Ele abriu o baú, revelando um tomo grosso e pesado, suas páginas amareladas pelo tempo. Esforçando-se, o velho rei o ergueu com reverência.
— Isso vai ajudá-la — disse ele, entregando o tomo à jovem.
— Ajudar quem? — perguntou ela, confusa. — A mim?
— Ajudará a Santa de Valéria — respondeu o rei. A jovem franziu a testa, sem entender.
— Quem?
— A esposa do rei que seus irmãos querem destruir — explicou o rei. — Você precisa levar sua mãe com você. Não é seguro aqui no palácio.
A confusão da jovem aumentava.
— Esse é o seu destino, minha filha, fazer parte de algo maior. Mas não será fácil. Os espíritos me contaram que, se o cosmos quiser ser salvo, vocês devem ajudar o homem conhecido como o Rei de Runyra. Os espíritos dizem que ele tem um temperamento difícil e é astuto como uma serpente, mas é um bom homem, protegerá você e sua mãe. Se ele morrer, será o fim de tudo que conhecemos, não podemos deixar isso acontecer.
O velho começou a caminhar de volta, a jovem ao seu lado, ainda tentando processar tudo o que ouvira.
— Pai… eu não…
— Confio essa missão a você — disse o rei, sua voz firme apesar da fraqueza. — Meus filhos usariam esse conhecimento para benefício próprio, e há traidores por todo lado.
O velho rei olhou para sua filha com olhos cansados, mas determinados.
— É melhor partirem logo. Seu irmão, Haldor, as acompanhará. Ele é um homem confiável, o mais honrado dos meus quarenta e seis filhos e filhas. Mas lembre-se, só você pode carregar o tomo até ser entregue à Santa de Valéria.
Ele tocou o tomo e, com um gesto mágico, o grande livro se transformou em um anel, que ele cuidadosamente colocou no indicador da jovem.
— Por que só eu posso carregar isso? — perguntou ela, olhando o anel com curiosidade e um pouco de medo.
O velho suspirou, reunindo suas forças para uma última explicação.
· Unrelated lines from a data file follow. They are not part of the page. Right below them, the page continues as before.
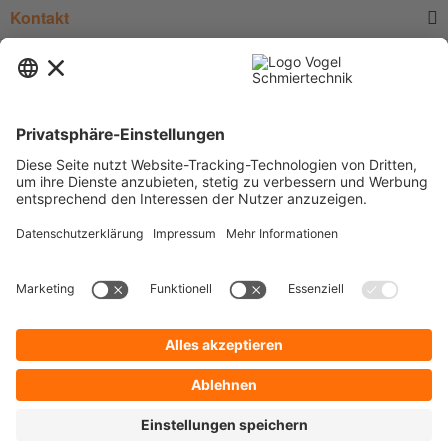
Kontakt
Service
Informationen
Newsletter
* Alle Preise verstehen sich zzgl.
Versandkosten
und Mehrwertsteuer, sofern
nicht anders beschrieben.
Zur Anzeige der für Sie gültigen Artikelpreise und der Möglichkeit zur
Direktbestellung, legen Sie bitte ein unverbindliches und kostenfreies
Kundenkonto an.
Cookie-Einstellungen
Über uns
Datenschutz
Kontakt
Allgemeine Geschäftsbedingungen
Impressum
Glossar Zentralschmierung
Liefer- und Versandkosten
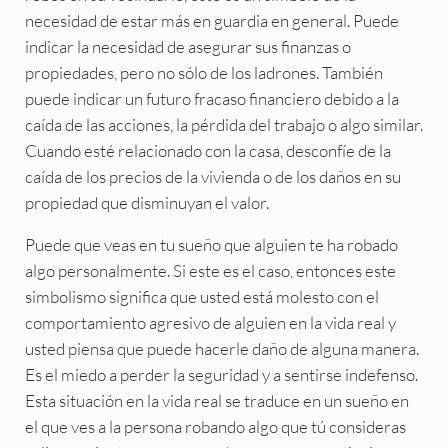
necesidad de estar más en guardia en general. Puede
indicar la necesidad de asegurar sus finanzas o
propiedades, pero no sólo de los ladrones. También
puede indicar un futuro fracaso financiero debido a la
caída de las acciones, la pérdida del trabajo o algo similar.
Cuando esté relacionado con la casa, desconfíe de la
caída de los precios de la vivienda o de los daños en su
propiedad que disminuyan el valor.
Puede que veas en tu sueño que alguien te ha robado
algo personalmente. Si este es el caso, entonces este
simbolismo significa que usted está molesto con el
comportamiento agresivo de alguien en la vida real y
usted piensa que puede hacerle daño de alguna manera.
Es el miedo a perder la seguridad y a sentirse indefenso.
Esta situación en la vida real se traduce en un sueño en
el que ves a la persona robando algo que tú consideras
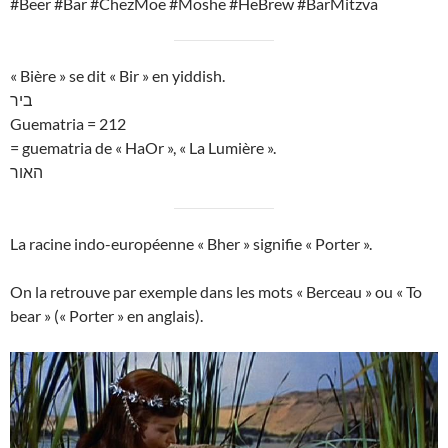
#Beer #Bar #ChezMoe #Moshe #HeBrew #BarMitzva
« Bière » se dit « Bir » en yiddish.
ביר
Guematria = 212
= guematria de « HaOr », « La Lumière ».
האור
La racine indo-européenne « Bher » signifie « Porter ».
On la retrouve par exemple dans les mots « Berceau » ou « To
bear » (« Porter » en anglais).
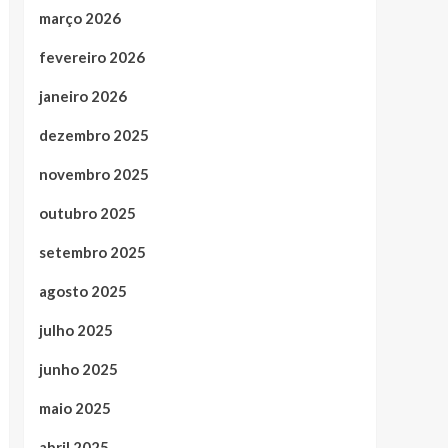
março 2026
fevereiro 2026
janeiro 2026
dezembro 2025
novembro 2025
outubro 2025
setembro 2025
agosto 2025
julho 2025
junho 2025
maio 2025
abril 2025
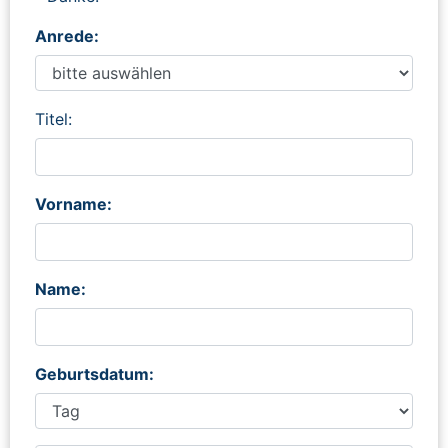
Anrede:
Titel:
Vorname:
Name:
Geburtsdatum:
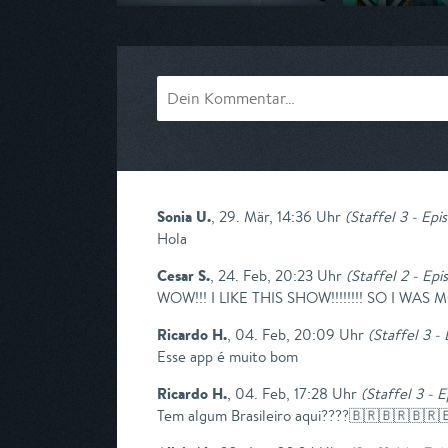
Ausgestrahlt von ZDF
Ausgestrahlt von
am 08.08.2026, 07:30
am 08.08.2026, 
Sonia U.
,
29. Mär, 14:36 Uhr
(
Staffel 3 - Epi
Hola
Cesar S.
,
24. Feb, 20:23 Uhr
(
Staffel 2 - Epi
WOW!!! I LIKE THIS SHOW!!!!!!!! SO 
Ricardo H.
,
04. Feb, 20:09 Uhr
(
Staffel 3 -
Esse app é muito bom
Ricardo H.
,
04. Feb, 17:28 Uhr
(
Staffel 3 - E
Tem algum Brasileiro aqui????🇧🇷🇧🇷🇧🇷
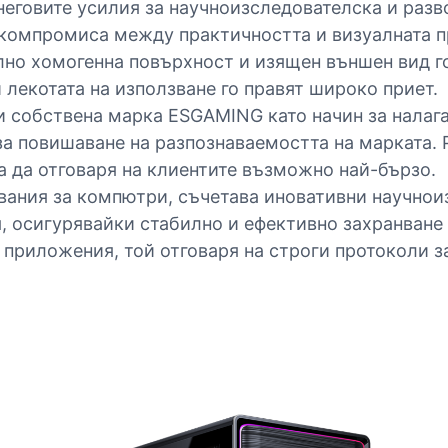
неговите усилия за научноизследователска и разв
 компромиса между практичността и визуалната п
лно хомогенна повърхност и изящен външен вид го
 лекотата на използване го правят широко приет.
и собствена марка ESGAMING като начин за налага
за повишаване на разпознаваемостта на марката. 
а да отговаря на клиентите възможно най-бързо.
нвания за компютри, съчетава иновативни научнои
, осигурявайки стабилно и ефективно захранване
и приложения, той отговаря на строги протоколи 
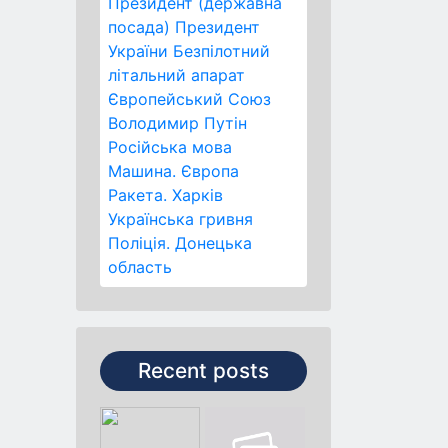
Президент (державна
посада)
Президент
України
Безпілотний
літальний апарат
Європейський Союз
Володимир Путін
Російська мова
Машина.
Європа
Ракета.
Харків
Українська гривня
Поліція.
Донецька
область
Recent posts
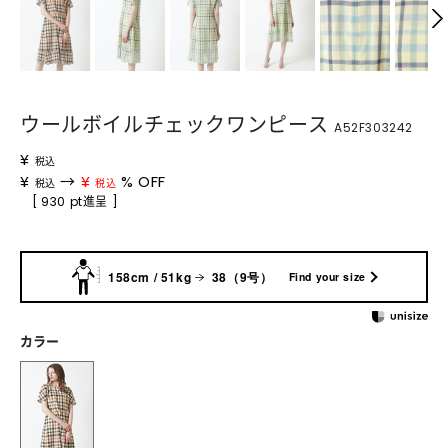
ウールボイルチェックワンピース
A52F303242
¥
税込
¥
→
¥
% OFF
税込
税込
[ 930 pt進呈 ]
158cm / 51kg
38（9号）
Find your size
カラー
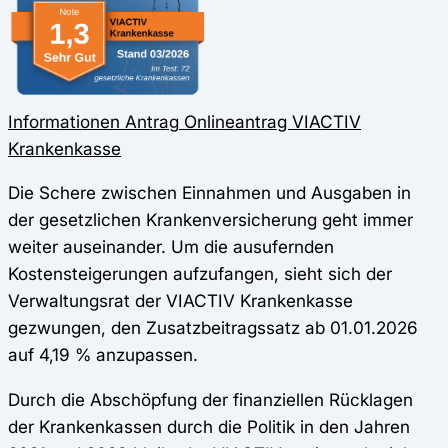
Informationen
Antrag
Onlineantrag
VIACTIV
Krankenkasse
Die Schere zwischen Einnahmen und Ausgaben in
der gesetzlichen Krankenversicherung geht immer
weiter auseinander. Um die ausufernden
Kostensteigerungen aufzufangen, sieht sich der
Verwaltungsrat der VIACTIV Krankenkasse
gezwungen, den Zusatzbeitragssatz ab 01.01.2026
auf 4,19 % anzupassen.
Durch die Abschöpfung der finanziellen Rücklagen
der Krankenkassen durch die Politik in den Jahren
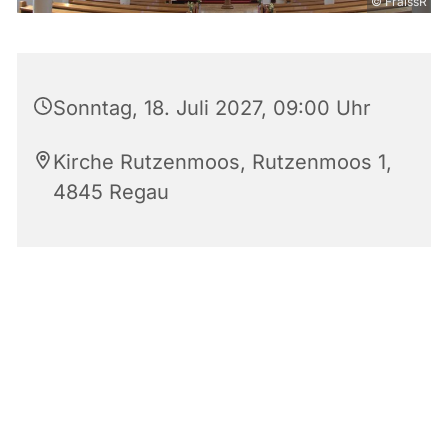
© FraissR
Sonntag, 18. Juli 2027, 09:00 Uhr
Kirche Rutzenmoos, Rutzenmoos 1,
4845 Regau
— Nossos ancestrais vieram para esta ilha após a queda do véu. Eles eram os primeiros Elfos, conhecidos como Altmers. Este livro foi escrito por eles, magos que conseguiam conversar com as estrelas. Você tem o sangue deles. As estrelas me disseram isso. É um legado que corre em suas veias. Agora, você deve se apressar. Tenho, no máximo, mais algumas horas de vida.
Com um esforço visível, o rei conjurou uma carta, entregando-a nas mãos da filha.
— Entregue isto nas mãos do rei, e apenas nas mãos dele.
O velho rei se desculpou, sua voz embargada pela emoção.
— Sinto muito por colocar um fardo tão pesado nas costas de alguém tão jovem. Mas é o que tem que ser feito.
A jovem, sentindo a gravidade do momento, deu um abraço apertado no pai.
— Eu te amo — disse o velho rei, a voz fraquejando. — Agora, vá. Precisa ir.
Ela se afastou, os olhos marejados, mas determinada. Com o anel no dedo e a carta firmemente segurada, a jovem ruiva partiu, sabendo que estava a ponto de embarcar em uma jornada que poderia mudar o destino de todo o reino.